One in five women who undergo breast-conserving surgery for cancer instead of a mastectomy require a second operation within three months, British researchers reported this week. The survival rates for breast-conserving surgery combined with radiation and for mastectomy are about the same, but the need for a second operation can introduce extra anxiety for the patient, as well as additional cost. The need for a reoperation was most common for women with ductal carcinoma in situ, a form of cancer whose edges are very difficult to define for removal of the tumor.
An estimated 45,000 women in England are diagnosed with breast cancer each year, and 58% of them have breast-conserving surgery, which makes cosmetic repair of the body easier. In the United States, about 450,000 women are diagnosed with the disease each year.
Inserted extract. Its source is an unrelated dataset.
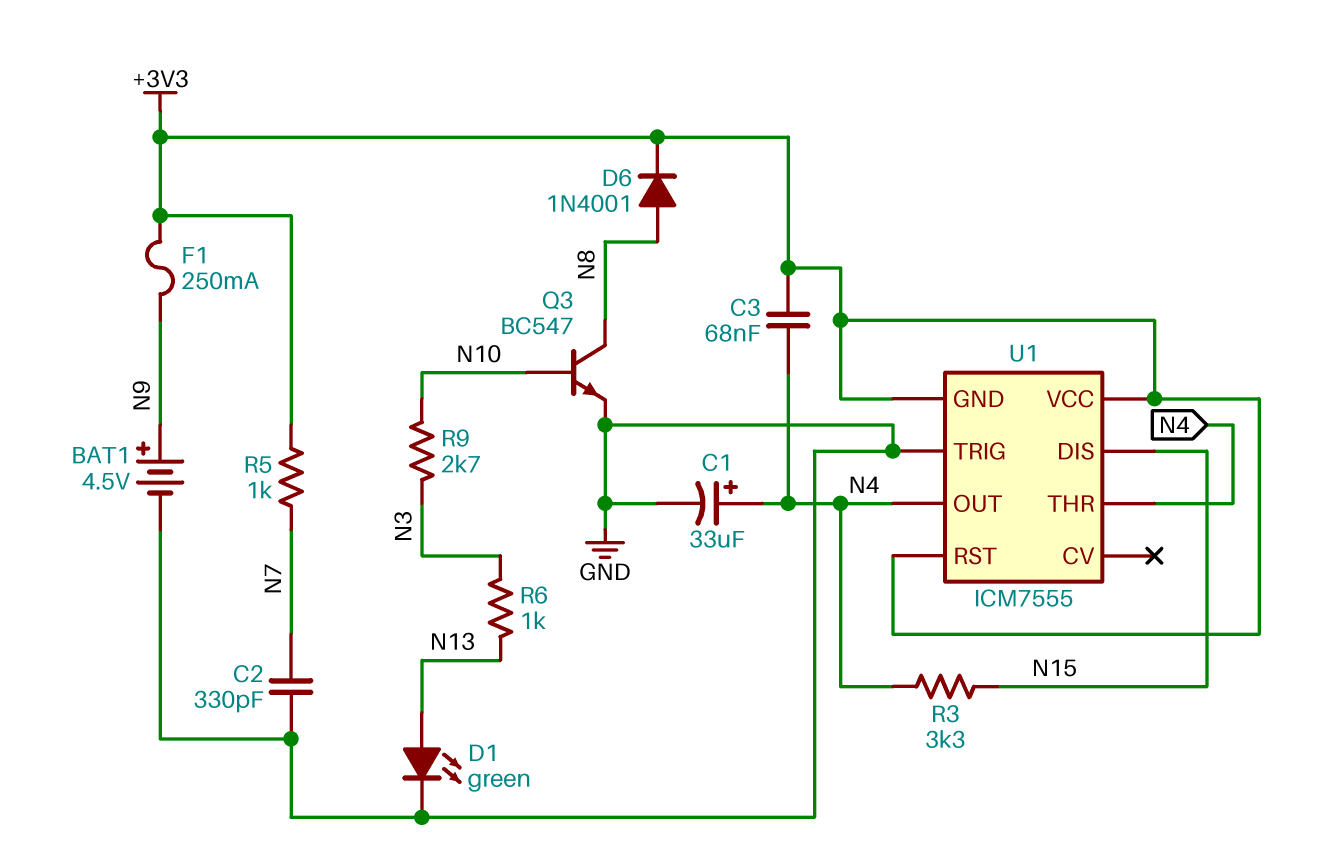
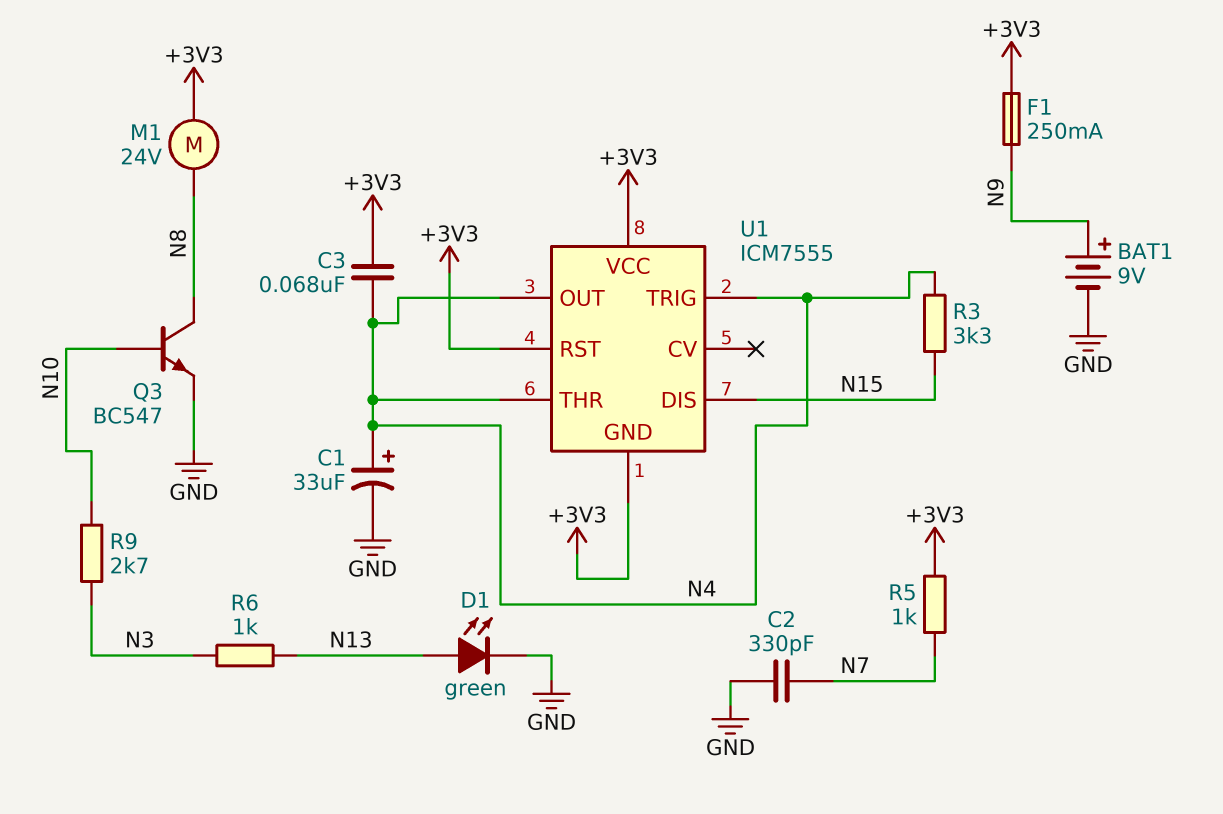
BAT1: 4.5V (plus N9, minus GND) -> 9V (plus N9, minus GND)
D6: diode 1N4001 (A N8, K +3V3) -> none
M1: none -> motor 24V (+3V3, N8)
U1 pin TRIG: GND -> N4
A team headed by Dr. David A. Cromwell of the London School of Hygiene & Tropical Medicine studied the records of 55,297 women who underwent breast-conserving surgery between April 1, 2005, and March 31, 2008. They reported this week in BMJ, formerly known as the British Medical Journal, that 11,032 (20%) had at least one reoperation. Among women with isolated invasive disease, 18% had a reoperation, but among those with ductal carcinoma in situ, 29.5% had a reoperation. The actual rates of reoperation varied somewhat with the region of the country.
Rates in the United States might actually be higher. A study of four large U.S. hospitals reported in February in the Journal of the American Medical Assn. reported that 23% of the patients receiving breast-conserving surgery underwent a reoperation.
Most oncologists warn women considering breast surgery about the potential need for reoperation, but the new study is among the first to actually quantify the rate of such procedures. “Before this study, it was unclear what that risk was,” Cromwell said, “but now women can be better informed.”